● **DATA EXCERPTS**:
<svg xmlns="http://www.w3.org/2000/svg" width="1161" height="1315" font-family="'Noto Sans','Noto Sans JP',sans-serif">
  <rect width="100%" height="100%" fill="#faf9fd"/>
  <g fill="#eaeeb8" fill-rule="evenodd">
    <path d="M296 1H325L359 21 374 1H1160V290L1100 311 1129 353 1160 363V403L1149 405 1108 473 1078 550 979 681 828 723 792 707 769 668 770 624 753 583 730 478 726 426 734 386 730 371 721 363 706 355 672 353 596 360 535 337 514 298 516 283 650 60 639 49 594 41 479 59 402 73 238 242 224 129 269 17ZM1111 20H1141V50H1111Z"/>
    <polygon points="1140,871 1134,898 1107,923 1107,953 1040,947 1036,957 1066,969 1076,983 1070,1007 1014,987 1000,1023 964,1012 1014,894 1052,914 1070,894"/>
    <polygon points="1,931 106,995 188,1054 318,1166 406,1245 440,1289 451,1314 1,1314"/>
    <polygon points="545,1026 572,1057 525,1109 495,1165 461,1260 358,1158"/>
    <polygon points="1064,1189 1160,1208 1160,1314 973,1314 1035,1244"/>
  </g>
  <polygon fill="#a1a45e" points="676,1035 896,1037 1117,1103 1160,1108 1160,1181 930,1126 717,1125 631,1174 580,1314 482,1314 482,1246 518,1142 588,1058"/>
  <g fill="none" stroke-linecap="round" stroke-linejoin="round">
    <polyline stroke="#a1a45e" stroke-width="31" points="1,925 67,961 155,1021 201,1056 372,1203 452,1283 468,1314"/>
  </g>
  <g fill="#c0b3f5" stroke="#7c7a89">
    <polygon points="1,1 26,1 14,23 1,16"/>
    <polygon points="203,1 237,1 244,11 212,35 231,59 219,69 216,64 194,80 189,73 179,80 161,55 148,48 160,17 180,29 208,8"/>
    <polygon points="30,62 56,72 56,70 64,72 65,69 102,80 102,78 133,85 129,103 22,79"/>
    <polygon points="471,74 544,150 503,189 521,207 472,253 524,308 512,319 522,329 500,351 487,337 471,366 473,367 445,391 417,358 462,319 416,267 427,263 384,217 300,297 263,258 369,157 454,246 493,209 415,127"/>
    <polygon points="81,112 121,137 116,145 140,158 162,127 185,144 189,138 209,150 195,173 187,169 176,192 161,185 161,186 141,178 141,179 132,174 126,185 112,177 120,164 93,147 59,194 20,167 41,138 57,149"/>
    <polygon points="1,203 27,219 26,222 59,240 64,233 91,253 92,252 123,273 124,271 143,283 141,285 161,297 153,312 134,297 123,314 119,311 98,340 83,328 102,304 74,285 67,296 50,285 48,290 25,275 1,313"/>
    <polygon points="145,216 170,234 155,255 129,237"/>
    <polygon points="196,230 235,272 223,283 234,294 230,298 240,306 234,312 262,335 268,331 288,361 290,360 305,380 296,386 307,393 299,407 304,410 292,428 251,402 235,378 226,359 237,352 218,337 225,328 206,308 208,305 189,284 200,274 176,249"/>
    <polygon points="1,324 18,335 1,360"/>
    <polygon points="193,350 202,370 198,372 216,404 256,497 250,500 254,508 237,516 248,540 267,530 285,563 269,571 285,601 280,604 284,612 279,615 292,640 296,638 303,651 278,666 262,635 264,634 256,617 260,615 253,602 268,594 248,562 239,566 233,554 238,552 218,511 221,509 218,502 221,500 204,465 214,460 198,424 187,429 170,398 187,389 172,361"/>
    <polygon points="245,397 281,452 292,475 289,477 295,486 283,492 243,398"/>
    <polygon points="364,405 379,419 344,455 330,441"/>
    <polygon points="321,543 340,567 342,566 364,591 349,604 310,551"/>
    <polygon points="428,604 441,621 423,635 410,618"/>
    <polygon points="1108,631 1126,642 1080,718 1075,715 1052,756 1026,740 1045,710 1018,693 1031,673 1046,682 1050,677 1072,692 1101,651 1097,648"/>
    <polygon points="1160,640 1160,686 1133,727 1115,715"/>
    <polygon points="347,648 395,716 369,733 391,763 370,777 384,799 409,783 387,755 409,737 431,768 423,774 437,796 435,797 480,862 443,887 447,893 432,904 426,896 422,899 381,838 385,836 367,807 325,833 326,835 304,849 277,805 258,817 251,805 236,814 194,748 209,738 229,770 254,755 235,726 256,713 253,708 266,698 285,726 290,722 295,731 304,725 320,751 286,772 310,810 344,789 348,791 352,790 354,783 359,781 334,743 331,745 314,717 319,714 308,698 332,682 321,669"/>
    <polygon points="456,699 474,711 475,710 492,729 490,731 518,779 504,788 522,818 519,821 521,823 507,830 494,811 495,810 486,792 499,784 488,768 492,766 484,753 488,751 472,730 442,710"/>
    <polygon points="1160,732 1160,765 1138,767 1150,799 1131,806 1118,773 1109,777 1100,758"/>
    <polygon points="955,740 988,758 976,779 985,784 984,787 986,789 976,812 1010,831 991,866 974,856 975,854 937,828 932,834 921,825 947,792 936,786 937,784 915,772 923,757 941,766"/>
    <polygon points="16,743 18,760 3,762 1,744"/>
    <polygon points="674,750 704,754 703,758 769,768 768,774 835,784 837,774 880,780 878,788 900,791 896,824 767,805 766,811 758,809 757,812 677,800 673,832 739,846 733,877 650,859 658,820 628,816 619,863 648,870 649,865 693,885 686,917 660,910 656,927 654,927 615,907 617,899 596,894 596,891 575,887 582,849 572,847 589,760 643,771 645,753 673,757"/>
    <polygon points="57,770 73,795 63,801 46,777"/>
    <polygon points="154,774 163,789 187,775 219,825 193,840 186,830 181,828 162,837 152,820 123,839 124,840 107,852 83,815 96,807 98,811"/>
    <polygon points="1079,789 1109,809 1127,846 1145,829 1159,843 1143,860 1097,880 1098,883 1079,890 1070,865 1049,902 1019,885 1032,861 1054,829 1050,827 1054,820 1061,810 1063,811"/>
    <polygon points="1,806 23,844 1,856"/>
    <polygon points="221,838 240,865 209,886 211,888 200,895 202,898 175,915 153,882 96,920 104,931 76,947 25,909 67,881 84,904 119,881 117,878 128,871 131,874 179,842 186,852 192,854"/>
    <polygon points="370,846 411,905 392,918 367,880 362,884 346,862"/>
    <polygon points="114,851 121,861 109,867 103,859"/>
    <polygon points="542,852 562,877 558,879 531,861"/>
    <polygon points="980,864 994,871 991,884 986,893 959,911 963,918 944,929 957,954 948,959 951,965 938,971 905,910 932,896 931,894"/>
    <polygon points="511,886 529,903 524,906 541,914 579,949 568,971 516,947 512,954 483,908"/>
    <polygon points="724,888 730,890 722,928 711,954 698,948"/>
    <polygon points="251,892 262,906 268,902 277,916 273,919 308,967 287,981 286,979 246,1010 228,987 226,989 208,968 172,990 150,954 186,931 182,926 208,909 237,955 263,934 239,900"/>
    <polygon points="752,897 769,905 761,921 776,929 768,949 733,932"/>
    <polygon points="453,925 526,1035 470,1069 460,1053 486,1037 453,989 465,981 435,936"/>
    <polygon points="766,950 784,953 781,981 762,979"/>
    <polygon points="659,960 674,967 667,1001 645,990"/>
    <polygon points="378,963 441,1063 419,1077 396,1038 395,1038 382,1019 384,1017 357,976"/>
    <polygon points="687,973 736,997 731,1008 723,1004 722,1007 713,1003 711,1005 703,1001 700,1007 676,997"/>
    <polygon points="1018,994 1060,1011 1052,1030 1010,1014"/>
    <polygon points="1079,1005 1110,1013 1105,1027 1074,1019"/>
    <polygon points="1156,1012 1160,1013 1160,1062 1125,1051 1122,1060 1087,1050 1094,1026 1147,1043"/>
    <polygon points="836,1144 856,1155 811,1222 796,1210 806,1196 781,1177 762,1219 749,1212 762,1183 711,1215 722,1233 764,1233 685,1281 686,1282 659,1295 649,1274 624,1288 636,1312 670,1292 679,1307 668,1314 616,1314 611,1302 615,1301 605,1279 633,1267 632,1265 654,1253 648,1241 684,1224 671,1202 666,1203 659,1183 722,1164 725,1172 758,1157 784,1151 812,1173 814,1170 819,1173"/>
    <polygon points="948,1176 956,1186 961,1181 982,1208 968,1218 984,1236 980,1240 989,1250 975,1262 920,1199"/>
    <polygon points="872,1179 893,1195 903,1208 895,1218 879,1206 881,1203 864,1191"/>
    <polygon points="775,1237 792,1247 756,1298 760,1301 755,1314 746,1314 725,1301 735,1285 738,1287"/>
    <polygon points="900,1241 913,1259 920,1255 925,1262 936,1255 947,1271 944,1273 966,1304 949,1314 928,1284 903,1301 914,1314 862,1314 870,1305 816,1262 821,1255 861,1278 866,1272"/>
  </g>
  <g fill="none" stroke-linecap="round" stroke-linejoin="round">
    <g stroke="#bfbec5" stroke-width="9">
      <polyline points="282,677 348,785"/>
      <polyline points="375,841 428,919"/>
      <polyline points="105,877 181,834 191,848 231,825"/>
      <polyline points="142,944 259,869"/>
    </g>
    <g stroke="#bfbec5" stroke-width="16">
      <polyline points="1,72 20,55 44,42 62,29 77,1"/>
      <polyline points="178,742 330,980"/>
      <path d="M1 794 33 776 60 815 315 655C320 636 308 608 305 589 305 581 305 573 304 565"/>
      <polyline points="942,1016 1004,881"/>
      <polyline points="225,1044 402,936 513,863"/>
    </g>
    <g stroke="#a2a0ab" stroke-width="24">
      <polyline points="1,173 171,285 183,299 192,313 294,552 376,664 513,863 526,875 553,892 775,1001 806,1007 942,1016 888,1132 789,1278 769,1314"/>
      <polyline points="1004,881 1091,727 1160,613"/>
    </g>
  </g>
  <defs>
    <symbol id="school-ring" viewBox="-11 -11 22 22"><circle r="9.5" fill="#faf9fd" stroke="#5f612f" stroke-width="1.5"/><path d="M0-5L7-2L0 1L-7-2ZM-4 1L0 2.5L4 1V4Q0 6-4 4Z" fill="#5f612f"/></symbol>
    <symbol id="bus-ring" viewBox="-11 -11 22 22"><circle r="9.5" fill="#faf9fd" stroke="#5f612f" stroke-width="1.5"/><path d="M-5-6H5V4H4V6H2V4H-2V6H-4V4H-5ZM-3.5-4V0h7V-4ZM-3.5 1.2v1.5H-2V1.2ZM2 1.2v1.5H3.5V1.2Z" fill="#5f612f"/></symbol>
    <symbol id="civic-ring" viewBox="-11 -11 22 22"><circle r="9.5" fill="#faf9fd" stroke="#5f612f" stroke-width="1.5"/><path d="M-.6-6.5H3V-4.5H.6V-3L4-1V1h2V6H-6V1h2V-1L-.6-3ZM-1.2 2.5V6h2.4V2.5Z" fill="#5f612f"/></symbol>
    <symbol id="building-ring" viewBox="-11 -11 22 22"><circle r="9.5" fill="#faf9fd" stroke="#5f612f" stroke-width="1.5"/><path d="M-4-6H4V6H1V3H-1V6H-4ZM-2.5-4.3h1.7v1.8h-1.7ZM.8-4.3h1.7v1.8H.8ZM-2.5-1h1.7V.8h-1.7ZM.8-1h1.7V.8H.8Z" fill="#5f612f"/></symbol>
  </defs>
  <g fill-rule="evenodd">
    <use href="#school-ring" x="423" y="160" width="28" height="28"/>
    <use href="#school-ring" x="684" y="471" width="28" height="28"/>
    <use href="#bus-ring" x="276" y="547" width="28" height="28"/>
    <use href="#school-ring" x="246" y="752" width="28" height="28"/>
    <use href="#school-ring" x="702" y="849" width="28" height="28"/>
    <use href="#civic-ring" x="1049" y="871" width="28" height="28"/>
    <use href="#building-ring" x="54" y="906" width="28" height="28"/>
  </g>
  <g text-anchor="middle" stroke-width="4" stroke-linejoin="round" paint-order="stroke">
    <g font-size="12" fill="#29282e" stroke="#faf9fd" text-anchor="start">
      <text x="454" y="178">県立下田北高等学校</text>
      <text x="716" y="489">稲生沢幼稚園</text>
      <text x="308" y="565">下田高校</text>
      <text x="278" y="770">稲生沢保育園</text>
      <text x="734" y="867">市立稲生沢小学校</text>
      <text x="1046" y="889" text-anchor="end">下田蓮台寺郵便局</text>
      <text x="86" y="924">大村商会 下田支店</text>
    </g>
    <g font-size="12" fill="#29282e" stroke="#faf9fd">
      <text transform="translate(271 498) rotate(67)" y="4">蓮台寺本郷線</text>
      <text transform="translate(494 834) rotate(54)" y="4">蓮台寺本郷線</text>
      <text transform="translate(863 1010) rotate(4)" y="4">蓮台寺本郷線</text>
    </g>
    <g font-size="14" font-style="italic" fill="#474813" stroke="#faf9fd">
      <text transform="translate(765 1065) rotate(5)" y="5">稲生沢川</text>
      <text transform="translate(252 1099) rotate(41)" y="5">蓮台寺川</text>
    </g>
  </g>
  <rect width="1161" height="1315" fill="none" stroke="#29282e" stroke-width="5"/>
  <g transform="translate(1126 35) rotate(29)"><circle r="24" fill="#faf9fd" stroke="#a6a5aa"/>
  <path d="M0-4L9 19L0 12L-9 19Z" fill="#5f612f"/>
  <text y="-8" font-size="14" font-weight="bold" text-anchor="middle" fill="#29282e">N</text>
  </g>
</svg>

● **HOW TO COMPLETE THIS TASK**: If a line of the material contains the word "middle", pick it out and copy it.

● **EXERCISE OUTPUT**:
  <g text-anchor="middle" stroke-width="4" stroke-linejoin="round" paint-order="stroke">
  <text y="-8" font-size="14" font-weight="bold" text-anchor="middle" fill="#29282e">N</text>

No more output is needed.